*** Listed entries Section Begins ***

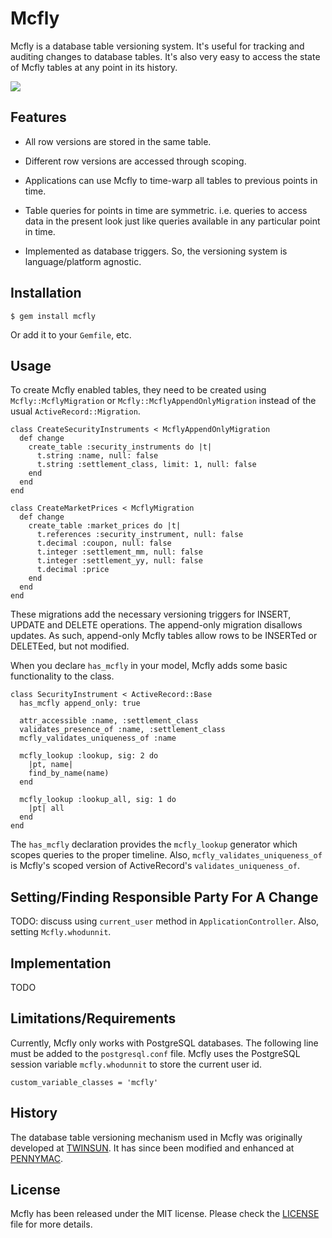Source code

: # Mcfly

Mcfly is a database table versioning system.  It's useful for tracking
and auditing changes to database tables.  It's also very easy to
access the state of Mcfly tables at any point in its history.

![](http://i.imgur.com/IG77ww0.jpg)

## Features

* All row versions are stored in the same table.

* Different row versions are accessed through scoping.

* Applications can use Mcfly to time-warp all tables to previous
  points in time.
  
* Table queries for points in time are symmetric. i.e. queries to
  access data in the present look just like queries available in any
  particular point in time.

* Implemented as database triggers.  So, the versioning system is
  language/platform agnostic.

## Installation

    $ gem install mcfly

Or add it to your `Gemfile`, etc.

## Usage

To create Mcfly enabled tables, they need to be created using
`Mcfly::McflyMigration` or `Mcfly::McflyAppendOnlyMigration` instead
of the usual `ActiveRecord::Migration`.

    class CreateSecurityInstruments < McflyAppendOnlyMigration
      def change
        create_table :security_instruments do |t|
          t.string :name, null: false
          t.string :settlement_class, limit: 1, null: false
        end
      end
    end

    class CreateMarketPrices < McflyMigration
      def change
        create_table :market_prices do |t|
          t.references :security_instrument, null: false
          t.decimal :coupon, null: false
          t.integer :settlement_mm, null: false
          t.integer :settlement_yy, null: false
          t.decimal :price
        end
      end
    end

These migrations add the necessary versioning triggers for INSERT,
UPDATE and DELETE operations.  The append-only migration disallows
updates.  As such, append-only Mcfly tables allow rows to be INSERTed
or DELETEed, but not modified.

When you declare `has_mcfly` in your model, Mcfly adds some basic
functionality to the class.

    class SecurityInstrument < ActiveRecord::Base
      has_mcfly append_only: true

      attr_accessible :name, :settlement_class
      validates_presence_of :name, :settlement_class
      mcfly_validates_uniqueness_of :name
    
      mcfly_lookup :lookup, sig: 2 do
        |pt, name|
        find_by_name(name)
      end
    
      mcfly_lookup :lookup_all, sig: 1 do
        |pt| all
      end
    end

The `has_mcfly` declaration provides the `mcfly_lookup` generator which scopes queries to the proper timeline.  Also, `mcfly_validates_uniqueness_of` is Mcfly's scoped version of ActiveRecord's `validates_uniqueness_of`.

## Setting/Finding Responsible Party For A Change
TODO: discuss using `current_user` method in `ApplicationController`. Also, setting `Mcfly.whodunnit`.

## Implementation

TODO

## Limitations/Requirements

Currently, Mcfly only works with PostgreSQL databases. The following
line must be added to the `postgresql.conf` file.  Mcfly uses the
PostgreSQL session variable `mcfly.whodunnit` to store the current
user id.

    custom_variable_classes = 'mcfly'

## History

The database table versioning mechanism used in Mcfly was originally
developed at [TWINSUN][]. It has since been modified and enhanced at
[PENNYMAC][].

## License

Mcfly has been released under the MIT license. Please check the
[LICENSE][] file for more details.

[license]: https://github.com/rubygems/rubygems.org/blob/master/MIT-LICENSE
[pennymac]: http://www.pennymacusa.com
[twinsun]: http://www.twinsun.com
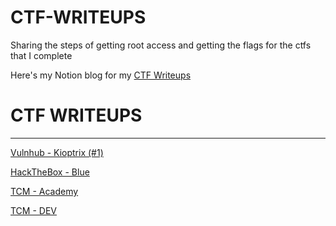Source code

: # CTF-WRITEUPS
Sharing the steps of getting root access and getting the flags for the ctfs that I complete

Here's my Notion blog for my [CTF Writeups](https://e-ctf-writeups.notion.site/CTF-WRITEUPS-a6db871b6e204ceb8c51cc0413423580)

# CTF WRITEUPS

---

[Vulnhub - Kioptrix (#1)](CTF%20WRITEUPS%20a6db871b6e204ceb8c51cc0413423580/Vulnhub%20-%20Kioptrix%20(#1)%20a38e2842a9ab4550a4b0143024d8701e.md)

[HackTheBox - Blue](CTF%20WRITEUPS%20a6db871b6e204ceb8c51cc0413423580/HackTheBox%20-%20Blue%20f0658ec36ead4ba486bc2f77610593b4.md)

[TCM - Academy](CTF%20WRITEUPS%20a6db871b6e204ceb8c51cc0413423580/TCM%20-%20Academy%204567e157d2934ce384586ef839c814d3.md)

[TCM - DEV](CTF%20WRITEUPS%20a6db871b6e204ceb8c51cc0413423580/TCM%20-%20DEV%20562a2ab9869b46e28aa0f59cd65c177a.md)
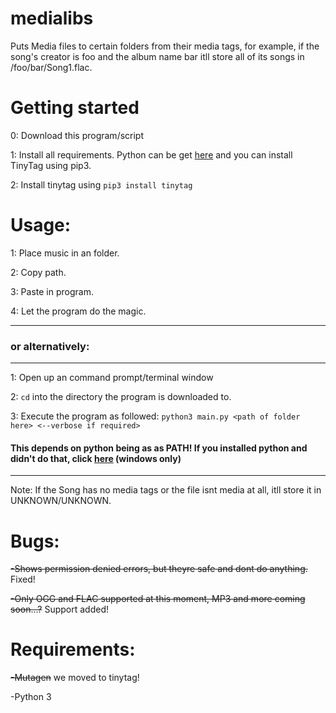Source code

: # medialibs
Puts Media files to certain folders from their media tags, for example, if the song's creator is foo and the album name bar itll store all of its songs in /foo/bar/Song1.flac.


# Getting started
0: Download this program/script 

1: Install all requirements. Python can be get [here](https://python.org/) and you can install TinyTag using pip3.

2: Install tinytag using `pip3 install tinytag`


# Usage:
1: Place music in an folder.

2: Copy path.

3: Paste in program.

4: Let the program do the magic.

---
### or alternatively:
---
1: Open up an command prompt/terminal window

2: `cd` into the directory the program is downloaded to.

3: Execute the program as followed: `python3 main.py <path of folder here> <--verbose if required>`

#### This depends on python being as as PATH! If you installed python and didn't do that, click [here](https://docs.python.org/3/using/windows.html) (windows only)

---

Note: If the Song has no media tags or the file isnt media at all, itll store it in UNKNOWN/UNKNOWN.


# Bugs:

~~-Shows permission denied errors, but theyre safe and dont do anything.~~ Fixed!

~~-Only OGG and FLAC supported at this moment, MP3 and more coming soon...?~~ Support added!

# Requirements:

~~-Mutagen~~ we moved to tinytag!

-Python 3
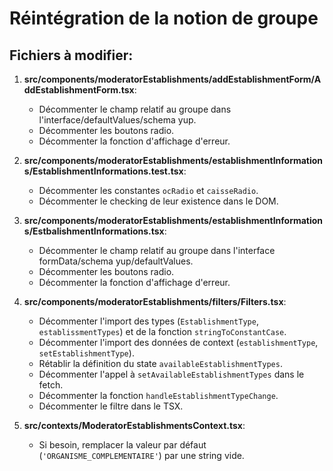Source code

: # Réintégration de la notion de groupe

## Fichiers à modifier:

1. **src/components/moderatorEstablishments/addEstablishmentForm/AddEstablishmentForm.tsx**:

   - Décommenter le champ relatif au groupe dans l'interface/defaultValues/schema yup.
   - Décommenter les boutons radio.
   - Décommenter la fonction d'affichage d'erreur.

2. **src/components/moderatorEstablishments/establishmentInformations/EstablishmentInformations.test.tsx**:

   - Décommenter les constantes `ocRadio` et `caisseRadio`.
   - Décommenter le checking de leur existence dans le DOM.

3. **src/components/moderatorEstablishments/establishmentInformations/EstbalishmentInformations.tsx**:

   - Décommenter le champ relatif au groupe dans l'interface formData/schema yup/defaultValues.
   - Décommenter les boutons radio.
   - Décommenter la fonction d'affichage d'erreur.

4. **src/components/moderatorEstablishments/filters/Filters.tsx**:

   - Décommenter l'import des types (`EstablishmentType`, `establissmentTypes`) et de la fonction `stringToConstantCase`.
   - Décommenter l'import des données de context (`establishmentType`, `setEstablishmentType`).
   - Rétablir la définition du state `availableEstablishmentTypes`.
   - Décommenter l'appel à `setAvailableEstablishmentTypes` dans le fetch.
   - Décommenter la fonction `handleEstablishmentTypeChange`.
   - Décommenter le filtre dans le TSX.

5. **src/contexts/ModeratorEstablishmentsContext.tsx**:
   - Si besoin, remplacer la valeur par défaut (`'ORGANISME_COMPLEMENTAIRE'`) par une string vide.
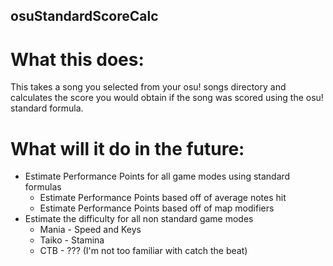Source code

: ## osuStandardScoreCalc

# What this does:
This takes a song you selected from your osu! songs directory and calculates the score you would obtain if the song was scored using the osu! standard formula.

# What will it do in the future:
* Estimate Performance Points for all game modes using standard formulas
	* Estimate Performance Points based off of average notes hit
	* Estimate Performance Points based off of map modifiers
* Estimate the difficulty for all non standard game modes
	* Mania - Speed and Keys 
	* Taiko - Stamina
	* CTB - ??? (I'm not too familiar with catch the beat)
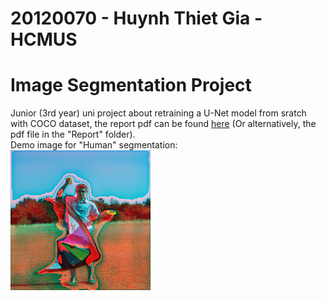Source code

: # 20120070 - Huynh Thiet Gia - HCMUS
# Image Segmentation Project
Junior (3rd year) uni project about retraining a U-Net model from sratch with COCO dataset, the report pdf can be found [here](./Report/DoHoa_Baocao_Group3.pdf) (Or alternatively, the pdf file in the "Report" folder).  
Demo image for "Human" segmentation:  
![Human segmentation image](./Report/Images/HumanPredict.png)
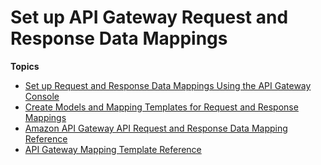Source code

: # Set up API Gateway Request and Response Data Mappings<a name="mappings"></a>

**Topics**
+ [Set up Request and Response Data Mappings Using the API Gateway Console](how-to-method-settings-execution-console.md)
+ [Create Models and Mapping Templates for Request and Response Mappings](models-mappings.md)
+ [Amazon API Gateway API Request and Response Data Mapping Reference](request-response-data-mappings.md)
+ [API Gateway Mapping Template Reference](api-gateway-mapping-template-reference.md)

*** Listed entries Section Ends ***

• **The problem**: Check each line of the listing above for the string "groupe". Report only how many have it.

• **Exercise output**: 3